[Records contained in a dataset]
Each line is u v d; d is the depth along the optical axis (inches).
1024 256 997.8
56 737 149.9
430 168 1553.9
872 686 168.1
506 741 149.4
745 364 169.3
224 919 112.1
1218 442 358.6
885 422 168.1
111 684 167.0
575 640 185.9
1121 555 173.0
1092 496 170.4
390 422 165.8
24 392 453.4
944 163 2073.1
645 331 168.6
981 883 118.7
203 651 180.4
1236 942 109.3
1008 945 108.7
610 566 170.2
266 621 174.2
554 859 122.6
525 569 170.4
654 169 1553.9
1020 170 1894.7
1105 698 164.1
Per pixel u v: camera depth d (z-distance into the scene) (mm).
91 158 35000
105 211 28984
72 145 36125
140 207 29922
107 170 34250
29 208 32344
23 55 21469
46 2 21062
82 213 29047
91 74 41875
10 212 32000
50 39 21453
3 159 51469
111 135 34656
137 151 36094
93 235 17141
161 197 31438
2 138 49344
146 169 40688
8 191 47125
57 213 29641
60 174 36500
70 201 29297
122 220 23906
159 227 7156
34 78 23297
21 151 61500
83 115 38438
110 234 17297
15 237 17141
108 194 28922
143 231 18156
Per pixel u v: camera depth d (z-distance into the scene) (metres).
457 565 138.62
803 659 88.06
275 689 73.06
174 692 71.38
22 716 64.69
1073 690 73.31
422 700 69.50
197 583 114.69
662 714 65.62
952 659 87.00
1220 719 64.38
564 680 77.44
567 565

● **EXERCISE PROMPT**:
Your answer should contain every entry, transcribed exactly.

● **RESULT**:
Each line is u v d; d is the depth along the optical axis (inches).
1024 256 997.8
56 737 149.9
430 168 1553.9
872 686 168.1
506 741 149.4
745 364 169.3
224 919 112.1
1218 442 358.6
885 422 168.1
111 684 167.0
575 640 185.9
1121 555 173.0
1092 496 170.4
390 422 165.8
24 392 453.4
944 163 2073.1
645 331 168.6
981 883 118.7
203 651 180.4
1236 942 109.3
1008 945 108.7
610 566 170.2
266 621 174.2
554 859 122.6
525 569 170.4
654 169 1553.9
1020 170 1894.7
1105 698 164.1
Per pixel u v: camera depth d (z-distance into the scene) (mm).
91 158 35000
105 211 28984
72 145 36125
140 207 29922
107 170 34250
29 208 32344
23 55 21469
46 2 21062
82 213 29047
91 74 41875
10 212 32000
50 39 21453
3 159 51469
111 135 34656
137 151 36094
93 235 17141
161 197 31438
2 138 49344
146 169 40688
8 191 47125
57 213 29641
60 174 36500
70 201 29297
122 220 23906
159 227 7156
34 78 23297
21 151 61500
83 115 38438
110 234 17297
15 237 17141
108 194 28922
143 231 18156
Per pixel u v: camera depth d (z-distance into the scene) (metres).
457 565 138.62
803 659 88.06
275 689 73.06
174 692 71.38
22 716 64.69
1073 690 73.31
422 700 69.50
197 583 114.69
662 714 65.62
952 659 87.00
1220 719 64.38
564 680 77.44
567 565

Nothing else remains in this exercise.